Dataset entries
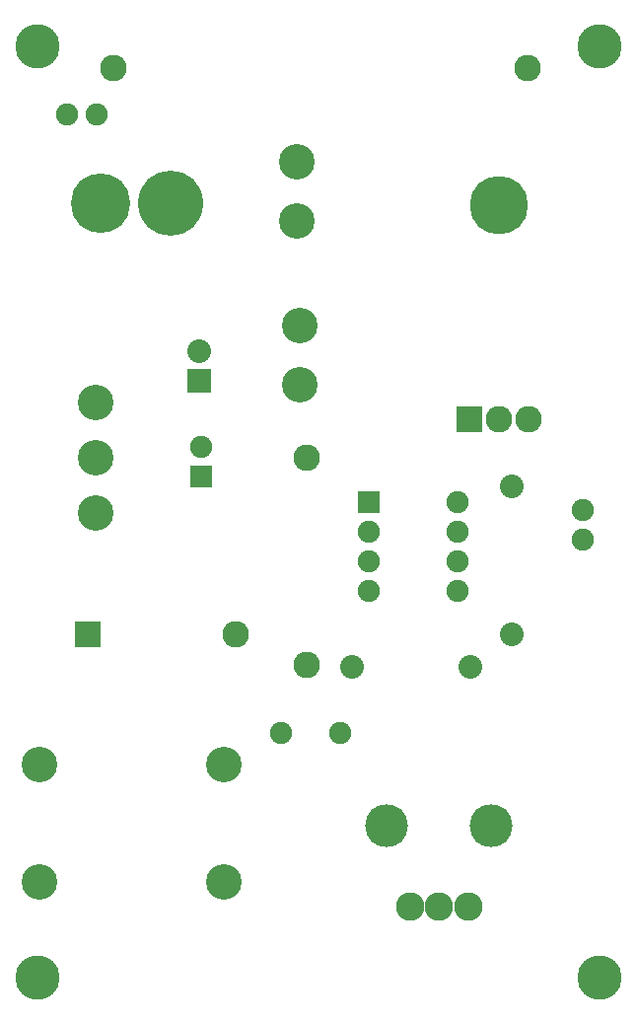
<source format=gts>
G04 (created by PCBNEW-RS274X (2011-nov-30)-testing) date Wed 20 Feb 2013 12:40:59 PM PST*
%MOIN*%
G04 Gerber Fmt 3.4, Leading zero omitted, Abs format*
%FSLAX34Y34*%
G01*
G70*
G90*
G04 APERTURE LIST*
%ADD10C,0.006*%
%ADD11C,0.12*%
%ADD12R,0.08X0.08*%
%ADD13C,0.08*%
%ADD14R,0.075X0.075*%
%ADD15C,0.075*%
%ADD16C,0.22*%
%ADD17C,0.2011*%
%ADD18C,0.15*%
%ADD19C,0.09*%
%ADD20R,0.09X0.09*%
%ADD21C,0.1972*%
%ADD22C,0.096*%
%ADD23C,0.145*%
G04 APERTURE END LIST*
G54D10*
G54D11*
X36984Y-44508D03*
X36984Y-46378D03*
X36984Y-48248D03*
G54D12*
X40472Y-43807D03*
G54D13*
X40472Y-42807D03*
G54D14*
X46200Y-47900D03*
G54D15*
X46200Y-48900D03*
X46200Y-49900D03*
X46200Y-50900D03*
X49200Y-50900D03*
X49200Y-49900D03*
X49200Y-48900D03*
X49200Y-47900D03*
G54D16*
X39500Y-37800D03*
G54D17*
X37138Y-37800D03*
G54D11*
X43780Y-36402D03*
X43780Y-38402D03*
X43858Y-41913D03*
X43858Y-43913D03*
G54D15*
X43250Y-55700D03*
X45250Y-55700D03*
G54D14*
X40551Y-47035D03*
G54D15*
X40551Y-46035D03*
X37000Y-34800D03*
X36000Y-34800D03*
X53450Y-49150D03*
X53450Y-48150D03*
G54D18*
X35000Y-32500D03*
X35000Y-63950D03*
X54000Y-32500D03*
G54D13*
X45650Y-53450D03*
X49650Y-53450D03*
G54D19*
X41713Y-52362D03*
G54D20*
X36713Y-52362D03*
G54D19*
X44100Y-53400D03*
X44100Y-46400D03*
G54D13*
X51050Y-47350D03*
X51050Y-52350D03*
G54D19*
X37567Y-33228D03*
X51567Y-33228D03*
G54D11*
X35079Y-56771D03*
X41299Y-56771D03*
X35079Y-60709D03*
X41299Y-60709D03*
G54D20*
X49600Y-45100D03*
G54D19*
X50600Y-45100D03*
X51600Y-45100D03*
G54D21*
X50600Y-37848D03*
G54D22*
X47596Y-61570D03*
X48580Y-61570D03*
X49564Y-61570D03*
G54D23*
X46808Y-58814D03*
X50352Y-58814D03*
G54D18*
X54000Y-63950D03*
M02*

</source>
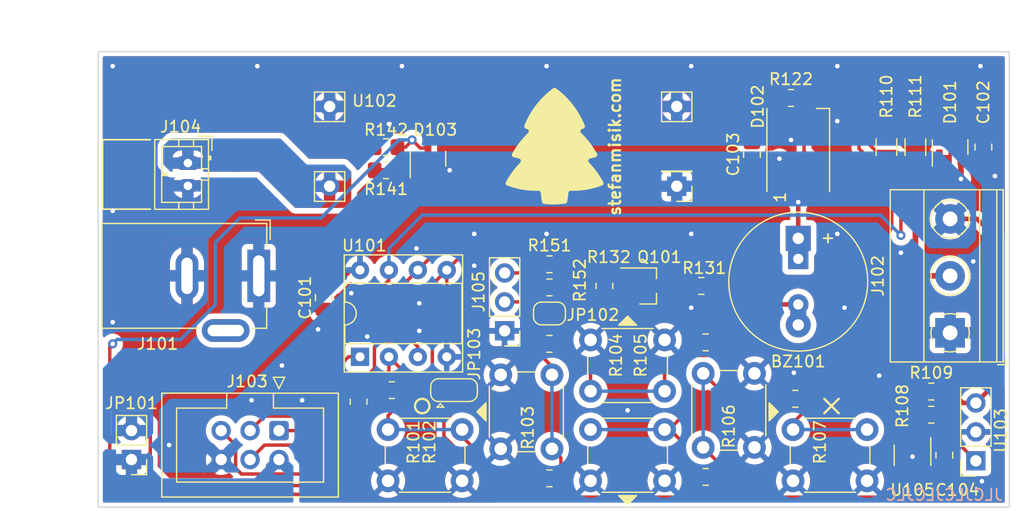
<source format=kicad_pcb>
(kicad_pcb (version 20221018) (generator pcbnew)

  (general
    (thickness 1.565)
  )

  (paper "A4")
  (layers
    (0 "F.Cu" signal)
    (31 "B.Cu" signal)
    (32 "B.Adhes" user "B.Adhesive")
    (33 "F.Adhes" user "F.Adhesive")
    (34 "B.Paste" user)
    (35 "F.Paste" user)
    (36 "B.SilkS" user "B.Silkscreen")
    (37 "F.SilkS" user "F.Silkscreen")
    (38 "B.Mask" user)
    (39 "F.Mask" user)
    (40 "Dwgs.User" user "User.Drawings")
    (41 "Cmts.User" user "User.Comments")
    (42 "Eco1.User" user "User.Eco1")
    (43 "Eco2.User" user "User.Eco2")
    (44 "Edge.Cuts" user)
    (45 "Margin" user)
    (46 "B.CrtYd" user "B.Courtyard")
    (47 "F.CrtYd" user "F.Courtyard")
    (48 "B.Fab" user)
    (49 "F.Fab" user)
    (50 "User.1" user)
    (51 "User.2" user)
    (52 "User.3" user)
    (53 "User.4" user)
    (54 "User.5" user)
    (55 "User.6" user)
    (56 "User.7" user)
    (57 "User.8" user)
    (58 "User.9" user)
  )

  (setup
    (stackup
      (layer "F.SilkS" (type "Top Silk Screen"))
      (layer "F.Paste" (type "Top Solder Paste"))
      (layer "F.Mask" (type "Top Solder Mask") (thickness 0.01))
      (layer "F.Cu" (type "copper") (thickness 0.035))
      (layer "dielectric 1" (type "core") (thickness 1.475) (material "FR4") (epsilon_r 4.5) (loss_tangent 0.02))
      (layer "B.Cu" (type "copper") (thickness 0.035))
      (layer "B.Mask" (type "Bottom Solder Mask") (thickness 0.01))
      (layer "B.Paste" (type "Bottom Solder Paste"))
      (layer "B.SilkS" (type "Bottom Silk Screen"))
      (copper_finish "HAL SnPb")
      (dielectric_constraints no)
    )
    (pad_to_mask_clearance 0.04)
    (solder_mask_min_width 0.1)
    (pad_to_paste_clearance_ratio -0.02)
    (aux_axis_origin 119.38 74.93)
    (pcbplotparams
      (layerselection 0x00010fc_ffffffff)
      (plot_on_all_layers_selection 0x0000000_00000000)
      (disableapertmacros false)
      (usegerberextensions true)
      (usegerberattributes false)
      (usegerberadvancedattributes false)
      (creategerberjobfile false)
      (dashed_line_dash_ratio 12.000000)
      (dashed_line_gap_ratio 3.000000)
      (svgprecision 4)
      (plotframeref false)
      (viasonmask false)
      (mode 1)
      (useauxorigin false)
      (hpglpennumber 1)
      (hpglpenspeed 20)
      (hpglpendiameter 15.000000)
      (dxfpolygonmode true)
      (dxfimperialunits true)
      (dxfusepcbnewfont true)
      (psnegative false)
      (psa4output false)
      (plotreference true)
      (plotvalue false)
      (plotinvisibletext false)
      (sketchpadsonfab false)
      (subtractmaskfromsilk true)
      (outputformat 1)
      (mirror false)
      (drillshape 0)
      (scaleselection 1)
      (outputdirectory "plots/")
    )
  )

  (net 0 "")
  (net 1 "+5V")
  (net 2 "Net-(BZ101--)")
  (net 3 "GND")
  (net 4 "Net-(D101-COM)")
  (net 5 "unconnected-(J101-Pad3)")
  (net 6 "Net-(J102-Pin_2)")
  (net 7 "Net-(J103-VCC)")
  (net 8 "/LED_DATA")
  (net 9 "/STATUS{slash}LED_DATA{slash}SCK")
  (net 10 "/RESET")
  (net 11 "Net-(Q101-B)")
  (net 12 "Net-(Q101-C)")
  (net 13 "/RX{slash}MOSI")
  (net 14 "Net-(D102-DIN)")
  (net 15 "/KEYPAD_ADC{slash}IR")
  (net 16 "Net-(R104-Pad2)")
  (net 17 "Net-(R107-Pad2)")
  (net 18 "Net-(R103-Pad2)")
  (net 19 "Net-(R105-Pad2)")
  (net 20 "Net-(R106-Pad2)")
  (net 21 "/BAT_VMON")
  (net 22 "Net-(J104-Pin_1)")
  (net 23 "Net-(J105-Pin_2)")
  (net 24 "/BUZZER")
  (net 25 "Net-(U103-OUT)")
  (net 26 "Net-(R102-Pad2)")
  (net 27 "/BUZZER{slash}TX{slash}MISO")
  (net 28 "Net-(J105-Pin_3)")
  (net 29 "Net-(R108-Pad1)")
  (net 30 "Net-(JP103-C)")

  (footprint "LED_SMD:LED_WS2812B_PLCC4_5.0x5.0mm_P3.2mm" (layer "F.Cu") (at 180.848 83.566 90))

  (footprint "Resistor_SMD:R_1206_3216Metric_Pad1.30x1.75mm_HandSolder" (layer "F.Cu") (at 191.135 83.312 -90))

  (footprint "Button_Switch_THT:SW_PUSH_6mm" (layer "F.Cu") (at 154.722 109.803 90))

  (footprint "Jumper:SolderJumper-2_P1.3mm_Bridged_RoundedPad1.0x1.5mm" (layer "F.Cu") (at 159.004 97.917 180))

  (footprint "Package_DIP:DIP-8_W7.62mm_Socket" (layer "F.Cu") (at 142.367 101.727 90))

  (footprint "Resistor_SMD:R_0805_2012Metric_Pad1.20x1.40mm_HandSolder" (layer "F.Cu") (at 163.83 95.504 90))

  (footprint "Resistor_SMD:R_0805_2012Metric_Pad1.20x1.40mm_HandSolder" (layer "F.Cu") (at 144.653 83.312 180))

  (footprint "Resistor_SMD:R_0805_2012Metric_Pad1.20x1.40mm_HandSolder" (layer "F.Cu") (at 159.004 93.599))

  (footprint "Button_Switch_THT:SW_PUSH_6mm" (layer "F.Cu") (at 162.612 100.239))

  (footprint "Connector_BarrelJack:BarrelJack_GCT_DCJ200-10-A_Horizontal" (layer "F.Cu") (at 133.477 94.615 -90))

  (footprint "Button_Switch_THT:SW_PUSH_6mm" (layer "F.Cu") (at 151.332 112.613 180))

  (footprint "Resistor_SMD:R_0805_2012Metric_Pad1.20x1.40mm_HandSolder" (layer "F.Cu") (at 159.004 95.631))

  (footprint "Package_TO_SOT_SMD:SOT-23-5_HandSoldering" (layer "F.Cu") (at 190.881 110.363 -90))

  (footprint "Package_TO_SOT_SMD:SOT-23" (layer "F.Cu") (at 148.336 84.328 90))

  (footprint "Resistor_SMD:R_1206_3216Metric_Pad1.30x1.75mm_HandSolder" (layer "F.Cu") (at 188.595 83.312 90))

  (footprint "Package_TO_SOT_SMD:SOT-23_Handsoldering" (layer "F.Cu") (at 167.64 95.504))

  (footprint "Resistor_SMD:R_0805_2012Metric_Pad1.20x1.40mm_HandSolder" (layer "F.Cu") (at 192.532 104.775))

  (footprint "Connector_JST:JST_PH_B2B-PH-K_1x02_P2.00mm_Vertical" (layer "F.Cu") (at 127.254 84.709 -90))

  (footprint "Connector_PinHeader_2.54mm:PinHeader_1x03_P2.54mm_Vertical" (layer "F.Cu") (at 155.067 99.441 180))

  (footprint "Capacitor_SMD:C_0805_2012Metric_Pad1.18x1.45mm_HandSolder" (layer "F.Cu") (at 197.104 83.312 90))

  (footprint "Connector_PinHeader_2.54mm:PinHeader_1x02_P2.54mm_Vertical" (layer "F.Cu") (at 122.301 110.744 180))

  (footprint "Resistor_SMD:R_0805_2012Metric_Pad1.20x1.40mm_HandSolder" (layer "F.Cu") (at 159.004 100.584))

  (footprint "Resistor_SMD:R_0805_2012Metric_Pad1.20x1.40mm_HandSolder" (layer "F.Cu") (at 180.594 105.41))

  (footprint "Resistor_SMD:R_0805_2012Metric_Pad1.20x1.40mm_HandSolder" (layer "F.Cu") (at 180.213 78.994 180))

  (footprint "Button_Switch_THT:SW_PUSH_6mm" (layer "F.Cu") (at 169.112 112.613 180))

  (footprint "Button_Switch_THT:SW_PUSH_6mm" (layer "F.Cu") (at 186.892 112.613 180))

  (footprint "TerminalBlock_Phoenix:TerminalBlock_Phoenix_MKDS-1,5-3_1x03_P5.00mm_Horizontal" (layer "F.Cu") (at 194.183 99.615 90))

  (footprint "project-specific:mt3608-module" (layer "F.Cu") (at 170.18 86.741 180))

  (footprint "Resistor_SMD:R_0805_2012Metric_Pad1.20x1.40mm_HandSolder" (layer "F.Cu") (at 145.161 104.648))

  (footprint "Package_TO_SOT_SMD:SOT-23" (layer "F.Cu") (at 194.183 83.312 90))

  (footprint "Button_Switch_THT:SW_PUSH_6mm" (layer "F.Cu") (at 177.002 103.176 -90))

  (footprint "Capacitor_SMD:C_0805_2012Metric_Pad1.18x1.45mm_HandSolder" (layer "F.Cu") (at 193.675 110.363 -90))

  (footprint "Capacitor_SMD:C_0805_2012Metric_Pad1.18x1.45mm_HandSolder" (layer "F.Cu") (at 176.784 83.947 90))

  (footprint "project-specific:R_0805_2012Metric_Pad1.20x1.40mm_HandSolder_Jumper" (layer "F.Cu") (at 144.653 85.344))

  (footprint "Capacitor_SMD:C_0805_2012Metric_Pad1.18x1.45mm_HandSolder" (layer "F.Cu") (at 139.192 96.52 -90))

  (footprint "Resistor_SMD:R_0805_2012Metric_Pad1.20x1.40mm_HandSolder" (layer "F.Cu") (at 172.72 100.457))

  (footprint "Resistor_SMD:R_0805_2012Metric_Pad1.20x1.40mm_HandSolder" (layer "F.Cu") (at 192.532 106.807))

  (footprint "project-specific:Buzzer_Stacked" (layer "F.Cu") (at 180.848 91.323 -90))

  (footprint "Connector_IDC:IDC-Header_2x03_P2.54mm_Vertical" (layer "F.Cu") (at 135.255 108.204 -90))

  (footprint "Resistor_SMD:R_0805_2012Metric_Pad1.20x1.40mm_HandSolder" (layer "F.Cu") (at 142.24 105.664 90))

  (footprint "Resistor_SMD:R_0805_2012Metric_Pad1.20x1.40mm_HandSolder" (layer "F.Cu") (at 172.72 112.268))

  (footprint "Connector_PinSocket_2.54mm:PinSocket_1x03_P2.54mm_Vertical" (layer "F.Cu") (at 196.444 110.856 180))

  (footprint "Resistor_SMD:R_0805_2012Metric_Pad1.20x1.40mm_HandSolder" (layer "F.Cu") (at 159.004 112.395))

  (footprint "Jumper:SolderJumper-3_P1.3mm_Bridged12_RoundedPad1.0x1.5mm" (layer "F.Cu") (at 150.622 104.648))

  (footprint "Resistor_SMD:R_0805_2012Metric_Pad1.20x1.40mm_HandSolder" (layer "F.Cu")
    (tstamp f47383af-77ce-4c40-8a7d-565146e0f680)
    (at 172.339 95.504 180)
    (descr "Resistor SMD 0805 (2012 Metric), square (rectangular) end terminal, IPC_7351 nominal with elongated pad for handsoldering. (Body size source: IPC-SM-782 page 72, https://www.pcb-3d.com/wordpress/wp-content/uploads/ipc-sm-782a_amendment_1_and_2.pdf), generated with kicad-footprint-generator")
    (tags "resistor handsolder")
    (property "Sheetfile" "att85.kicad_sch")
    (property "Sheetname" "")
    (property "ki_description" "Resistor")
    (property "ki_keywords" "R res resistor")
    (path "/4e8cad5f-5cea-4054-866f-b6d5a8d41de9")
    (attr smd)
    (fp_text reference "R131" (at -0.254 1.5748) (layer "F.SilkS")
        (effects (font (size 1 1) (thickness 0.15)))
      (tstamp a7a11bb6-464f-4e9d-98f7-eae2d83085ef)
    )
    (fp_text value "1K" (at 0 1.65) (layer "F.Fab")
        (effects (font (size 1 1) (thickness 0.15)))
      (tstamp 02c4a167-2be8-423d-8e06-01712934d4c1)
    )
    (fp_text user "${REFERENCE}" (at 0 0) (layer "F.Fab")
... [463526 chars truncated]
</source>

• _The task_: Write out, exactly as shown, only the lines running from the one that contains "(at -0.254 1.5748)" to the last line above.

• _Output of the task_:
    (fp_text reference "R131" (at -0.254 1.5748) (layer "F.SilkS")
        (effects (font (size 1 1) (thickness 0.15)))
      (tstamp a7a11bb6-464f-4e9d-98f7-eae2d83085ef)
    )
    (fp_text value "1K" (at 0 1.65) (layer "F.Fab")
        (effects (font (size 1 1) (thickness 0.15)))
      (tstamp 02c4a167-2be8-423d-8e06-01712934d4c1)
    )
    (fp_text user "${REFERENCE}" (at 0 0) (layer "F.Fab")
... [463526 chars truncated]
</source>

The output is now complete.